I get dressed, run a brush through my hair and pull it back with a rubber band. When I glance into the small round mirror on the wall by the door, I practice a smile, even though I don’t feel like smiling.
When I go back to the kitchen, Mama has put on a fresh pot of coffee and is just unwrapping the basket with the banana bread inside. She makes the noises she only makes for company, telling Bee how sweet she is to bring banana bread by. Mama can be practically friendly sometimes, and not just at church. Perhaps Bee has encouraged her by wearing church clothes to the house.
After filling coffee cups, Mama returns to the table where Bee and I sit. I feel jittery after all the coffee I’ve had, not to mention the secret sitting here in the kitchen between us.
“Banana bread is my favorite,” I say to Bee, as if this is something she doesn’t know.
“I remembered that,” Bee answers.
At that moment, we act like acquaintances instead of what we really are. At least Lily knows now, and is reaching toward acceptance, thanks to Crow. When I try to imagine Mama’s reaction if she knew our secret, all I can see is a shotgun pointing toward Bee. I shut down my imagination before she has time to pull the trigger. Whatever the scenario, I can’t imagine it would be good.
“Did Louisa May tell you about the stranger who came to visit us two days ago?” Mama asks Bee. Whenever Mama calls me by my given name, I wonder if I’m in trouble. When I was younger, I wished sometimes that Jane Eyre had been her favorite book, instead of Little Women, since Charlotte is a much more glamorous name than Louisa May. At least to me.
“Lou—isa did tell me,” Bee says, with an awkward glance in my direction. When we are alone together, Bee calls me Lou, and it isn’t like her to slip and call me that in front of someone.
“That Melody woman stood there in the front yard as brazen as a hussy,” Mama says. Calling someone hussy is as mean as Mama gets in front of company.
“I remember her brother Johnny.
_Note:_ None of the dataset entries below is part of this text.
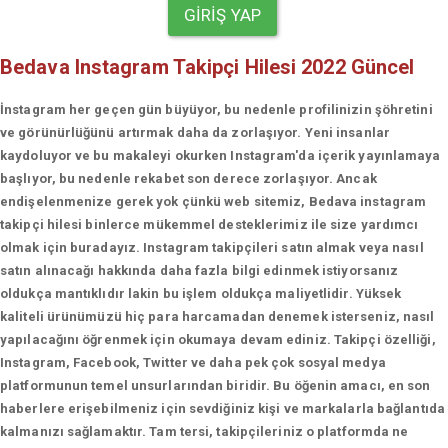
GIRIŞ YAP
Bedava Instagram Takipçi Hilesi 2022 Güncel
İnstagram her geçen gün büyüyor, bu nedenle profilinizin şöhretini
ve görünürlüğünü artırmak daha da zorlaşıyor. Yeni insanlar
kaydoluyor ve bu makaleyi okurken Instagram'da içerik yayınlamaya
başlıyor, bu nedenle rekabet son derece zorlaşıyor. Ancak
endişelenmenize gerek yok çünkü web sitemiz, Bedava instagram
takipçi hilesi binlerce mükemmel desteklerimiz ile size yardımcı
olmak için buradayız. Instagram takipçileri satın almak veya nasıl
satın alınacağı hakkında daha fazla bilgi edinmek istiyorsanız
oldukça mantıklıdır lakin bu işlem oldukça maliyetlidir. Yüksek
kaliteli ürünümüzü hiç para harcamadan denemek isterseniz, nasıl
yapılacağını öğrenmek için okumaya devam ediniz. Takipçi özelliği,
Instagram, Facebook, Twitter ve daha pek çok sosyal medya
platformunun temel unsurlarından biridir. Bu öğenin amacı, en son
haberlere erişebilmeniz için sevdiğiniz kişi ve markalarla bağlantıda
kalmanızı sağlamaktır. Tam tersi, takipçileriniz o platformda ne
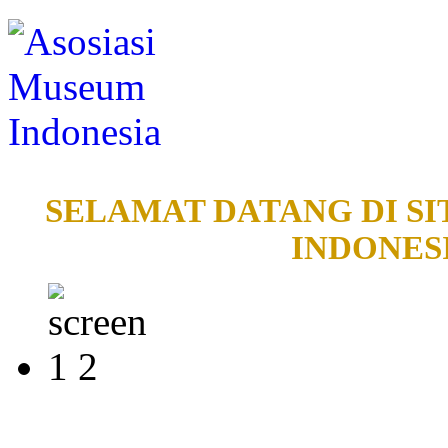
SELAMAT DATANG DI SI
INDONESI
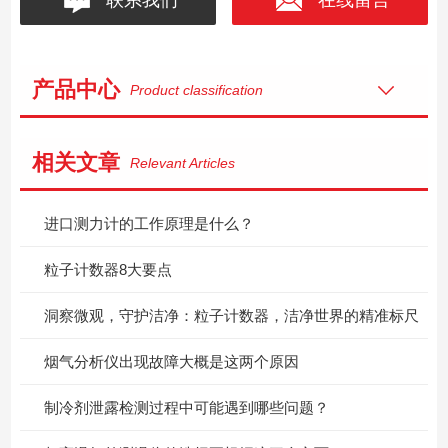
产品中心
Product classification
相关文章
Relevant Articles
进口测力计的工作原理是什么？
粒子计数器8大要点
洞察微观，守护洁净：粒子计数器，洁净世界的精准标尺
烟气分析仪出现故障大概是这两个原因
制冷剂泄露检测过程中可能遇到哪些问题？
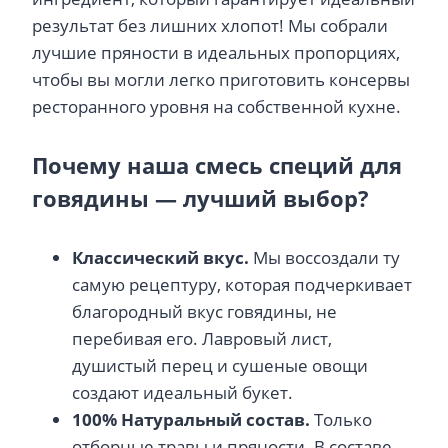
результат без лишних хлопот! Мы собрали
лучшие пряности в идеальных пропорциях,
чтобы вы могли легко приготовить консервы
ресторанного уровня на собственной кухне.
Почему наша смесь специй для
говядины — лучший выбор?
Классический вкус.
Мы воссоздали ту
самую рецептуру, которая подчеркивает
благородный вкус говядины, не
перебивая его. Лавровый лист,
душистый перец и сушеные овощи
создают идеальный букет.
100% Натуральный состав.
Только
отборные травы и пряности. В составе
I went to school with him,” Bee says. “We were in the same grade.”
I turn to look at her. “I’d forgotten about that,” I say, which is true. Somehow, I always think of Bee teaching school, not being taught.
Mama mumbles something under her breath about Johnny that I decide to let drop.
Bee glances at me periodically to determine if we are okay, and I try to reassure her with a glance that everything is fine. Though I’m convinced nothing will be fine until Melody Monroe leaves Katy’s Ridge for good.
A railroad of secrets chugs along underneath all the polite conversation, while the three of us enjoy the banana bread. We are only one secret away from Mama throwing Bee out of her house, and probably me along with her. If I liked drama, this might be exciting. But as it is, I’m trying not to choke on the banana bread.